Task goal
Repeat every line of the listing below exactly, minus the pictures.

Source material section start

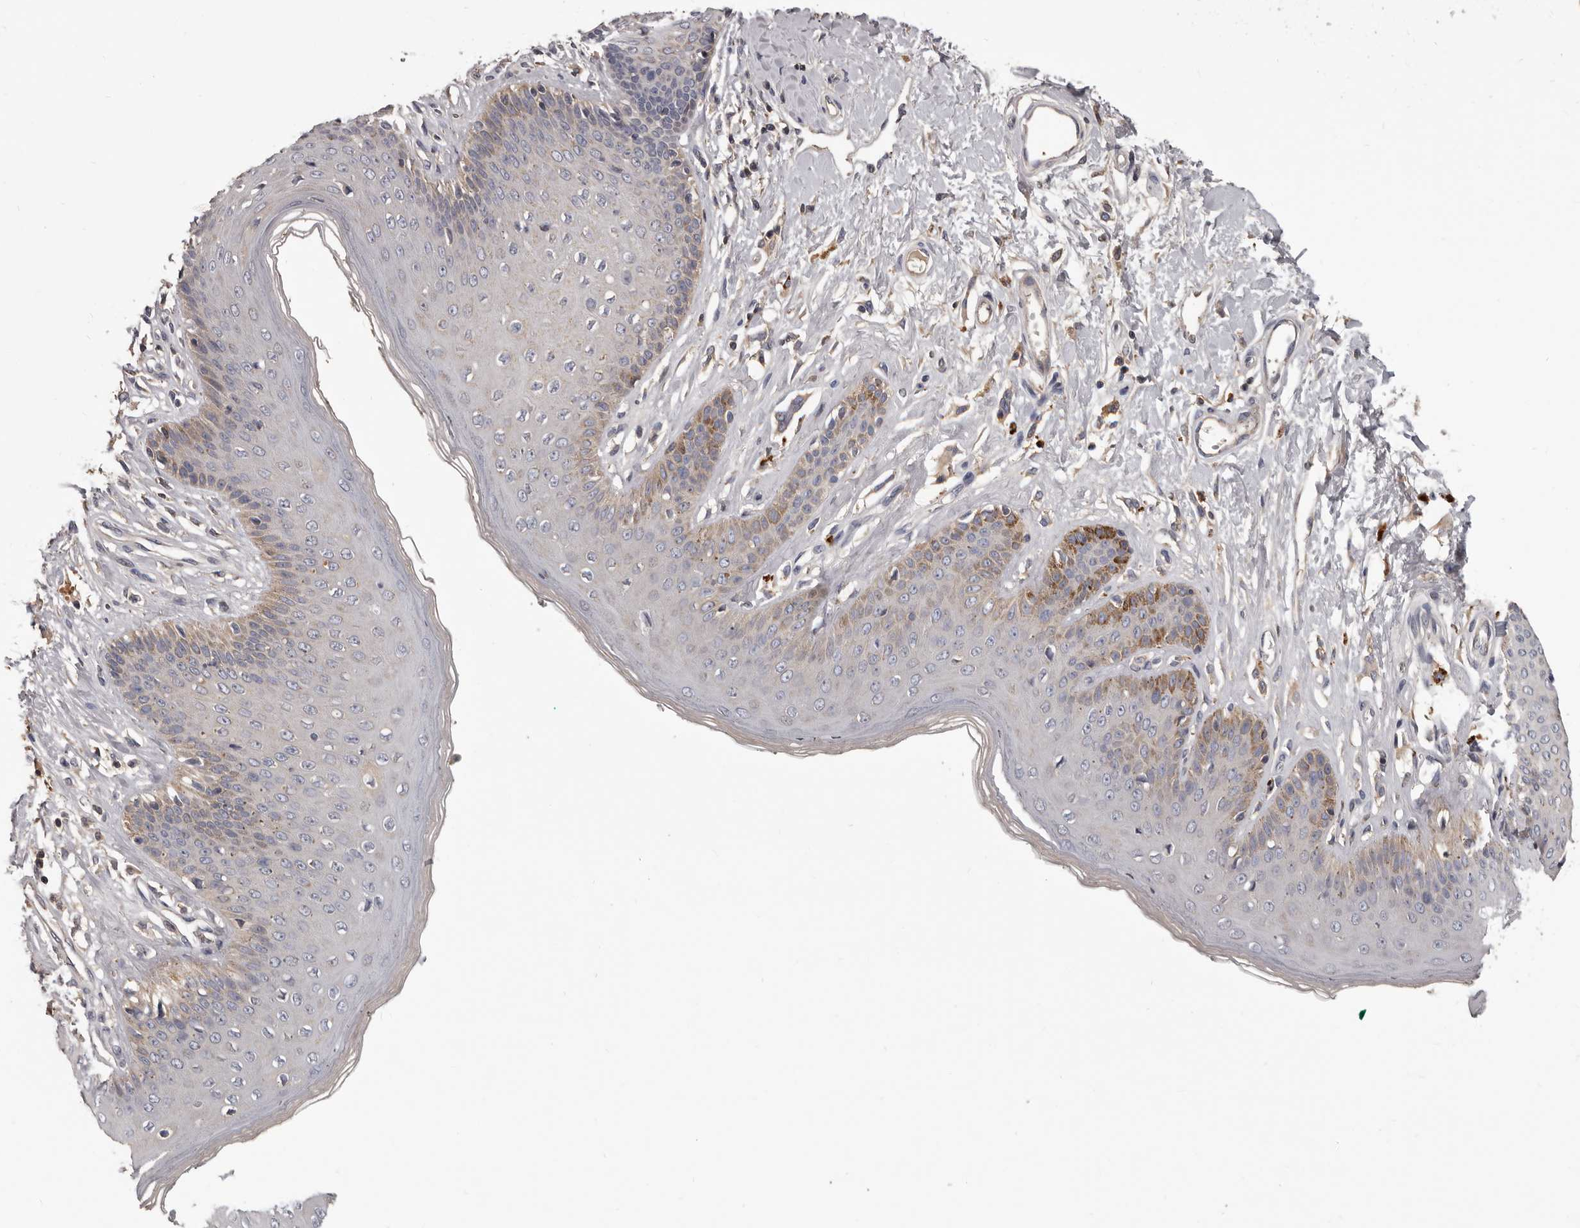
{"staining": {"intensity": "moderate", "quantity": "<25%", "location": "cytoplasmic/membranous"}, "tissue": "skin", "cell_type": "Epidermal cells", "image_type": "normal", "snomed": [{"axis": "morphology", "description": "Normal tissue, NOS"}, {"axis": "morphology", "description": "Squamous cell carcinoma, NOS"}, {"axis": "topography", "description": "Vulva"}], "caption": "Immunohistochemical staining of normal human skin demonstrates moderate cytoplasmic/membranous protein staining in approximately <25% of epidermal cells.", "gene": "ALDH5A1", "patient": {"sex": "female", "age": 85}}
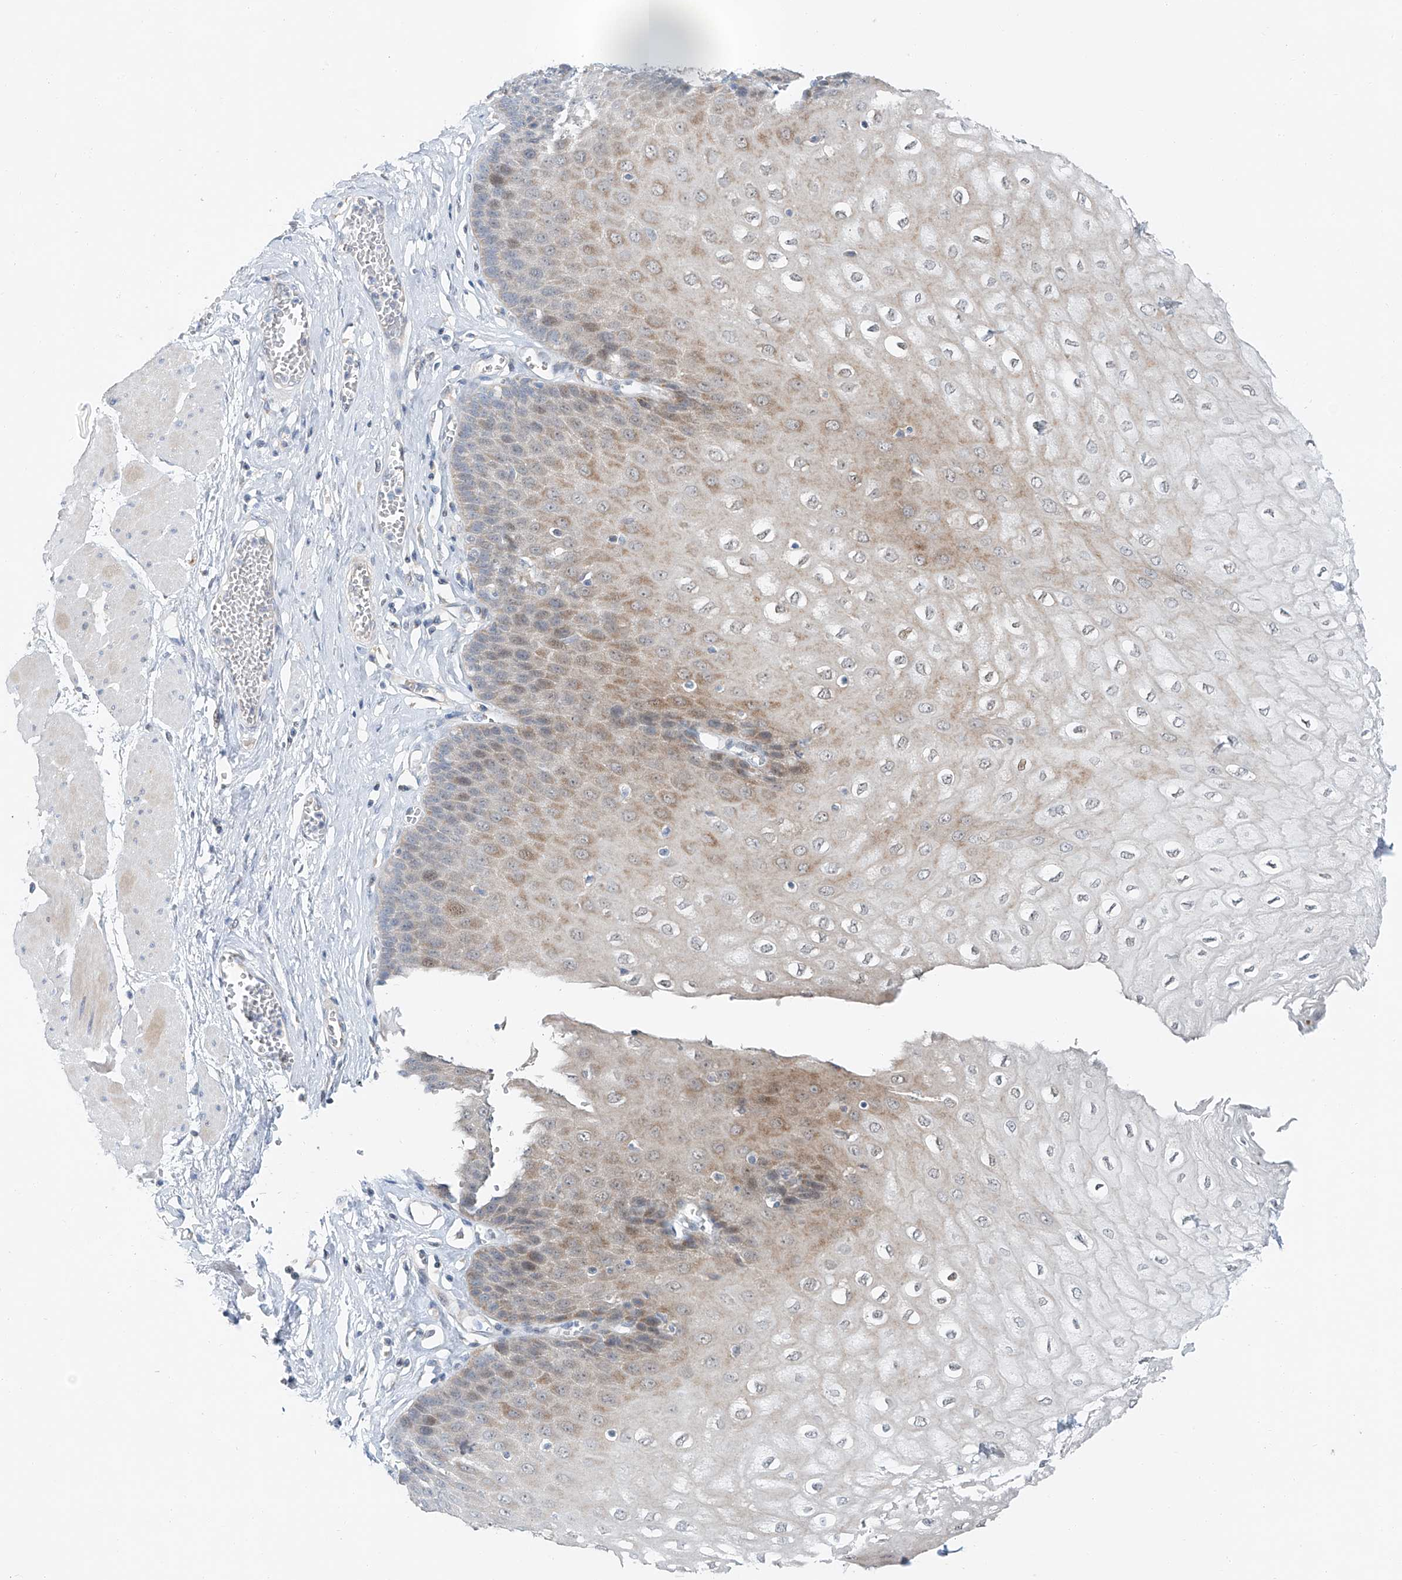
{"staining": {"intensity": "moderate", "quantity": "25%-75%", "location": "cytoplasmic/membranous,nuclear"}, "tissue": "esophagus", "cell_type": "Squamous epithelial cells", "image_type": "normal", "snomed": [{"axis": "morphology", "description": "Normal tissue, NOS"}, {"axis": "topography", "description": "Esophagus"}], "caption": "A medium amount of moderate cytoplasmic/membranous,nuclear positivity is identified in approximately 25%-75% of squamous epithelial cells in benign esophagus.", "gene": "CLDND1", "patient": {"sex": "male", "age": 60}}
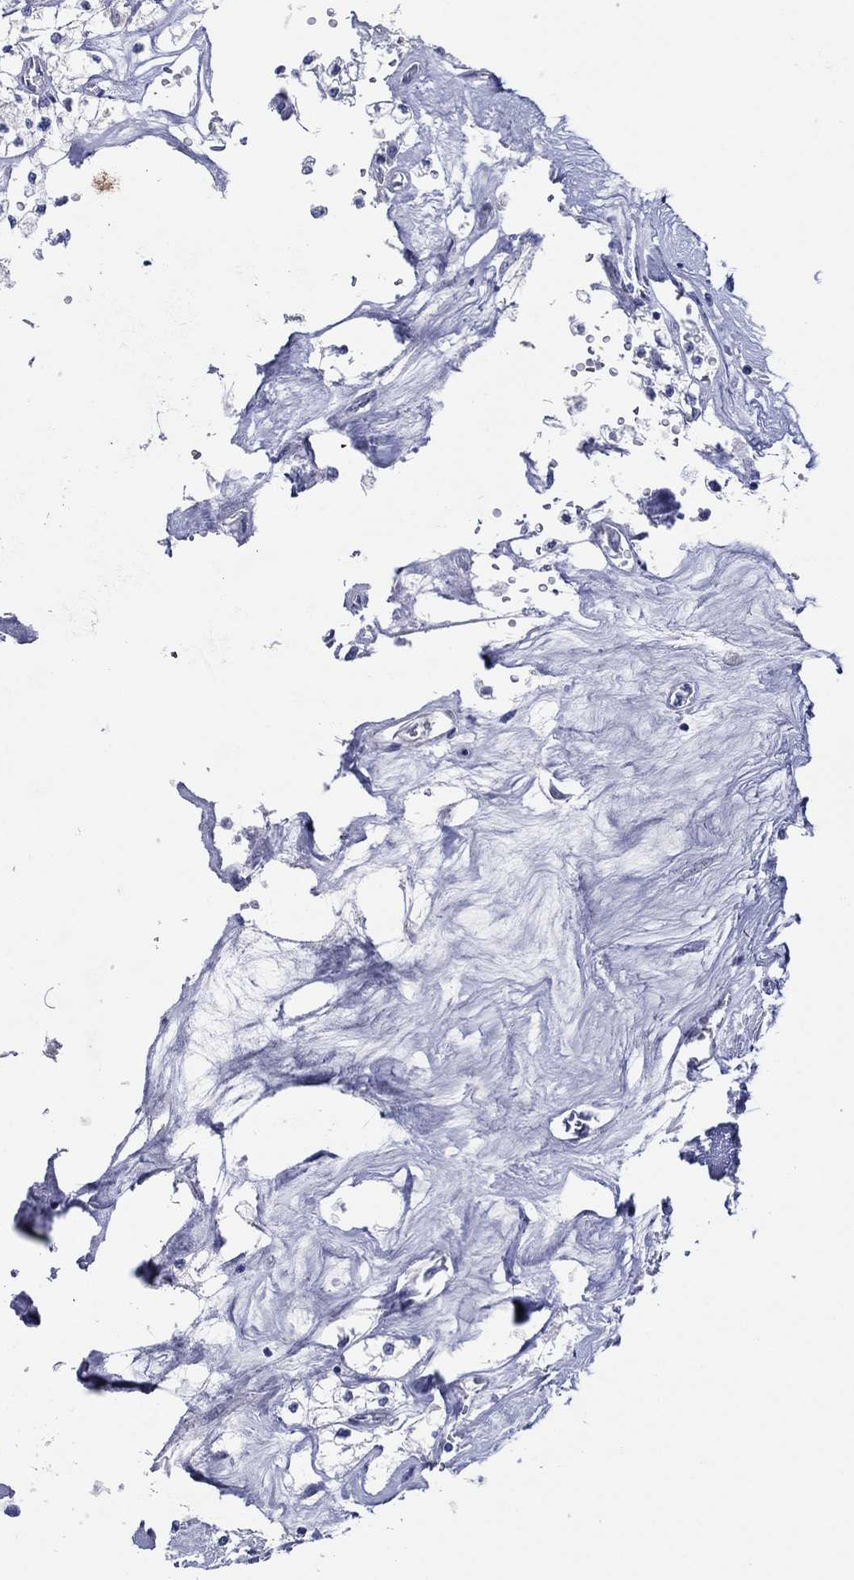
{"staining": {"intensity": "negative", "quantity": "none", "location": "none"}, "tissue": "renal cancer", "cell_type": "Tumor cells", "image_type": "cancer", "snomed": [{"axis": "morphology", "description": "Adenocarcinoma, NOS"}, {"axis": "topography", "description": "Kidney"}], "caption": "Immunohistochemical staining of renal cancer shows no significant expression in tumor cells.", "gene": "TFAP2A", "patient": {"sex": "male", "age": 80}}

Source material section end

Task answer
{"staining": {"intensity": "moderate", "quantity": "<25%", "location": "cytoplasmic/membranous"}, "tissue": "skin", "cell_type": "Epidermal cells", "image_type": "normal", "snomed": [{"axis": "morphology", "description": "Normal tissue, NOS"}, {"axis": "morphology", "description": "Squamous cell carcinoma, NOS"}, {"axis": "topography", "description": "Vulva"}], "caption": "Immunohistochemical staining of normal human skin demonstrates moderate cytoplasmic/membranous protein staining in approximately <25% of epidermal cells.", "gene": "ALDH5A1", "patient": {"sex": "female", "age": 85}}
{"staining": {"intensity": "moderate", "quantity": "25%-75%", "location": "cytoplasmic/membranous,nuclear"}, "tissue": "esophagus", "cell_type": "Squamous epithelial cells", "image_type": "normal", "snomed": [{"axis": "morphology", "description": "Normal tissue, NOS"}, {"axis": "topography", "description": "Esophagus"}], "caption": "A medium amount of moderate cytoplasmic/membranous,nuclear positivity is identified in approximately 25%-75% of squamous epithelial cells in benign esophagus.", "gene": "CLDND1", "patient": {"sex": "male", "age": 60}}
{"staining": {"intensity": "negative", "quantity": "none", "location": "none"}, "tissue": "renal cancer", "cell_type": "Tumor cells", "image_type": "cancer", "snomed": [{"axis": "morphology", "description": "Adenocarcinoma, NOS"}, {"axis": "topography", "description": "Kidney"}], "caption": "Immunohistochemical staining of renal cancer shows no significant expression in tumor cells.", "gene": "TFAP2A", "patient": {"sex": "male", "age": 80}}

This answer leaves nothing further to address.